Some boys and some rope

DSCN3337Our swing broke. But it didn’t turn out to be as tragic as I thought.

The rope frayed all the way through and when my 43 pounder was expecting a ride to the sky, he ended up eating dirt. Fortunately he wasn’t injured and even thought his crash was funny.

Once we detached the faded yellow rope from the swing I was about to toss it in the trash, but the boys took off with it. Tug-of-war was the first game. Then they switched to lasso attempts on the daredevil squirrels who share our backyard. Later they shredded it into three parts and made their own spider web across the swing set. Our deck chairs became a cargo train tied together by you know what, a faded shredded yellow rope.

This took hours. The only reason they ceased their rope games was obvious. Hunger. Because they hadn’t managed to snare a squirrel yet.

The next day, against my better judgment, I allowed the rope inside and while I helped my oldest with her homework at the kitchen table, the boys played under my feet, literally. I could feel them tying my ankles to the chair, but didn’t think much of it, knowing I would be able to escape pretty quickly as usual.

But then the oven’s timer dinged. Spaghetti casserole was ready and as I stood to walk to the oven I nearly fell over. This time I really was ankle bound to the chair. These were not disciplined Boy Scout knots, but something closer to the variety my own father calls ‘ax knots’ – because you need an ax to get them out.

So slowly, I began a toe-heel-skootch-the-chair shuffle across the kitchen in order to save dinner. Inch by inch I skootched. The kids were dying with laughter by now. (I should have just let their dinner burn). But I got there. Did I mention I also had to drag the chair next to me because that one was attached to mine with a double-wrap-loop-through-twist?

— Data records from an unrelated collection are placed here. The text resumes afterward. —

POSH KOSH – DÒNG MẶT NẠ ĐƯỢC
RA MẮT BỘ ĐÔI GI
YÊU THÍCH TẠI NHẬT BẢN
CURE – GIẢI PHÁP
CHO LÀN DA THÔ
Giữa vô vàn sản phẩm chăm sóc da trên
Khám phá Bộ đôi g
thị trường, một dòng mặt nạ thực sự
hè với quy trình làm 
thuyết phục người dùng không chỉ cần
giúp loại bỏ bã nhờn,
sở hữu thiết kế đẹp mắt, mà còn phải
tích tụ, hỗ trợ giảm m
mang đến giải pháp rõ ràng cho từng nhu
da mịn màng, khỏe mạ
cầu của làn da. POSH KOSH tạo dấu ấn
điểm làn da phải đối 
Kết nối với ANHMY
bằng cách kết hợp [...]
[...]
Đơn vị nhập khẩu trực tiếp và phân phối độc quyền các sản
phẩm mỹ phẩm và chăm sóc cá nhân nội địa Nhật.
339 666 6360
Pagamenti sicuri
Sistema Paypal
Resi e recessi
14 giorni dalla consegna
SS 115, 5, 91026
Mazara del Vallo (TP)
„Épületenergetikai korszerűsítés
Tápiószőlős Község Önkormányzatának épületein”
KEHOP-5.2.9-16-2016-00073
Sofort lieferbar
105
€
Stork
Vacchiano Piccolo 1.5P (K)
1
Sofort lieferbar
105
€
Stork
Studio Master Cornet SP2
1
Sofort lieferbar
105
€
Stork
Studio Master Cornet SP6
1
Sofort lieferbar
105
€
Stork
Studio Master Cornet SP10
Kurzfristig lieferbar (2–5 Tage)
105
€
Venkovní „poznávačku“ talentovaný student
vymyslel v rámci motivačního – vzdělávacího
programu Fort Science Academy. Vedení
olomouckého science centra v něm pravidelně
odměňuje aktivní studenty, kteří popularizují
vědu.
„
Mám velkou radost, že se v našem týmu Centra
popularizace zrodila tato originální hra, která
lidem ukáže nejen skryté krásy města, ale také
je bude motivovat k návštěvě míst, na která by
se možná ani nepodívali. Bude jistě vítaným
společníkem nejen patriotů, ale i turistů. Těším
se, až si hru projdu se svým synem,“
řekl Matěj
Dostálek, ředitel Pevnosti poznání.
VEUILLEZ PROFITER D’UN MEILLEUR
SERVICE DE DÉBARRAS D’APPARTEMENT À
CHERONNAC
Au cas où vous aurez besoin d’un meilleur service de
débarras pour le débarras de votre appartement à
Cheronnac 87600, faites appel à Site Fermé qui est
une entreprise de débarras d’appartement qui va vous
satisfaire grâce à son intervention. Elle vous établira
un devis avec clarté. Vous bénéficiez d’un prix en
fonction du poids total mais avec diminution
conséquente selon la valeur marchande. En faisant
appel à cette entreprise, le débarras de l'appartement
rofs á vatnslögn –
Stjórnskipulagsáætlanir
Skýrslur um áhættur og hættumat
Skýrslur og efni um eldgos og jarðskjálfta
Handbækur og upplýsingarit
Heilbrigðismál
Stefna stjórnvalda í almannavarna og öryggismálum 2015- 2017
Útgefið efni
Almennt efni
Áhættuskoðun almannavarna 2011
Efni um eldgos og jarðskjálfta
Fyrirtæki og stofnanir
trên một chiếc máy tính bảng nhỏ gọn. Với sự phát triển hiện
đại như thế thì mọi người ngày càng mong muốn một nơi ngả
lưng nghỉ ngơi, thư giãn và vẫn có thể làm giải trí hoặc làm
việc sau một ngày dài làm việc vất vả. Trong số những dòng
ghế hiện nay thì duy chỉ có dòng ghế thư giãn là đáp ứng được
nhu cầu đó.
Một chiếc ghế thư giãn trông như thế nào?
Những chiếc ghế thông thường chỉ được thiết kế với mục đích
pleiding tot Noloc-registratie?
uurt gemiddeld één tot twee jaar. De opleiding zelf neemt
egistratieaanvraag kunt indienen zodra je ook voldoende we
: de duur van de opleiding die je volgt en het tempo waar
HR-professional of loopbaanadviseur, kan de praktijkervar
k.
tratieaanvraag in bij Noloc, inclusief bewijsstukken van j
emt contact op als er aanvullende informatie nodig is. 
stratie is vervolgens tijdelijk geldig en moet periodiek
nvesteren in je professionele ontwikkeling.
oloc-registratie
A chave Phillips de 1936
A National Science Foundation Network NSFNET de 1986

That is the best kind to use on bad guys by the way.

Finally I managed to get close enough to the oven to save the casserole just so the kids could say, “We don’t like that dinner.” Meanwhile I began counting how many days until trash day when I could dispose of the rope.

The next afternoon was beautiful and springish. 65 degrees. Sunny. No wind (a big deal in Colorado). And the boys came to get me from washing dishes, “Mommy, you just robbed a bank and you’re the bad guy and we need to tie you up in the hammock.”

“Whoa, this sounds like a game I can get into,” I thought. “You want me to lie in the hammock while you tie me up?” I clarified.

And that is where I spent the next 44 minutes of my life – tied in the hammock, absorbing some spring sunshine, listening to birds awake from winter, and feeling little fingers tickle me as they configured and reconfigured the security level of their knots. Boys, I will be your bad guy any day!